How long have you been at the keyboard today? I'm going to sound like your Mom, but get up for a few minutes. Right now. I'll wait.
You didn't go did you? I didn't either.
I found a downside to the heart-pumping, intoxicating high of consistent, marathon word count. Crippling neck pain. Think Lurch strapped to a body board.
I've heard all the ergonomic, proper positioning-blah, blah. I even read R. Garland Gray's great article in the March Romance Writer's Report on dry eye syndrome common to writers, but my poor work habits had never come up to bite me before. Now it's forced me to figure out what I'm doing wrong. So at the risk of becoming another yadda-yadda you've heard and will tune out, here's how to take care of yourself during screen time:
1) Pay attention to pain or discomfort right away and relieve it immediately.
Sometimes I sit cross-legged with a fifteen pound cat on my lap. When I can't feel my legs anymore, it's time to jig away from the computer and hop on the balls of my feet like a lunatic until the pins and needles subside. Note to self: The cat should remain a paperweight, not a human weight.

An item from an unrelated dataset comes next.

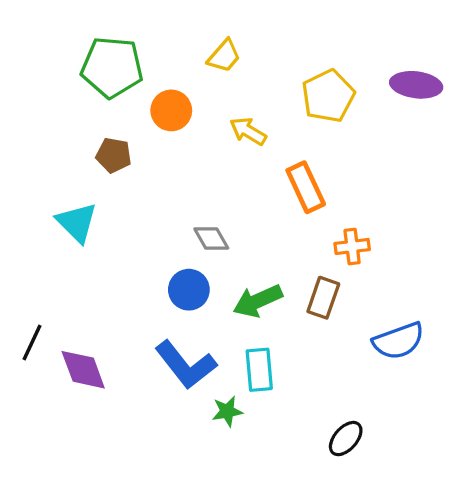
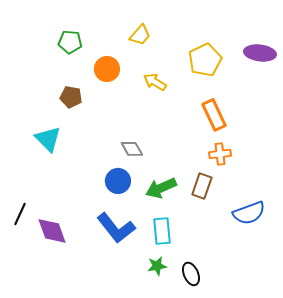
green pentagon: (112, 67) -> (70, 42), size x0.6
orange rectangle: (306, 187) -> (214, 115), moved
green star: (227, 411) -> (157, 266), moved
black ellipse: (346, 439) -> (191, 274), moved, turned -65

2) Stand up and walk away. Stretch. Relax. Once per hour, ideally every 20-30 minutes
This is a serious downfall of mine. Usually the only thing that gets me up on my productive days is nature's undeniable urge. Sometimes hours vaporize while I'm working on an intense scene or the flow is amazing. To break the flow is to lose all the brilliant things coming behind it, right? Wrong. Your brain needs oxygen, too. Set a timer on your computer or watch. Drink more water so nature becomes the ultimate reminder. Oh, and walking to the pantry to find Oreos is counter-productive. Remember, when we're writing a book, we're working our butts off, not on.
3) Check your workspace
Tons of websites have tips on healthy computing, but I'll cover a few of my mistakes. Remember if you share a chair with someone to adjust it when you begin work. You wouldn't forget to adjust the rear-view mirror or seat in a car, so don't forget it now. Your feet should be on the floor--not twisted into pretzels to accommodate a feline. The top 1/3 of your monitor should be at eye level. If you lean forward to read text on the screen, own up to the fact that you need glasses. The keyboard should be low, at elbow height, with the mouse close by.
Aside from daily exercise-which we know, right?-make sure your stretches put your overworked body parts through the normal range of motion. Consider yoga. I'm starting it again after many years off. I've heard sitting on the inflated balls makes it impossible to have an incorrect body posture, but my jury is still out on that. It must be hard to write an edgy, gripping scene while balancing on a Hippity-Hoppity ball.
So there it is. Too late for me, at least for a day or two and a few dozen pain pills, but just in time to save you. Have you gotten up yet? Go ahead. I'll still be here.
What do you do (or not do) to stay healthy at the computer?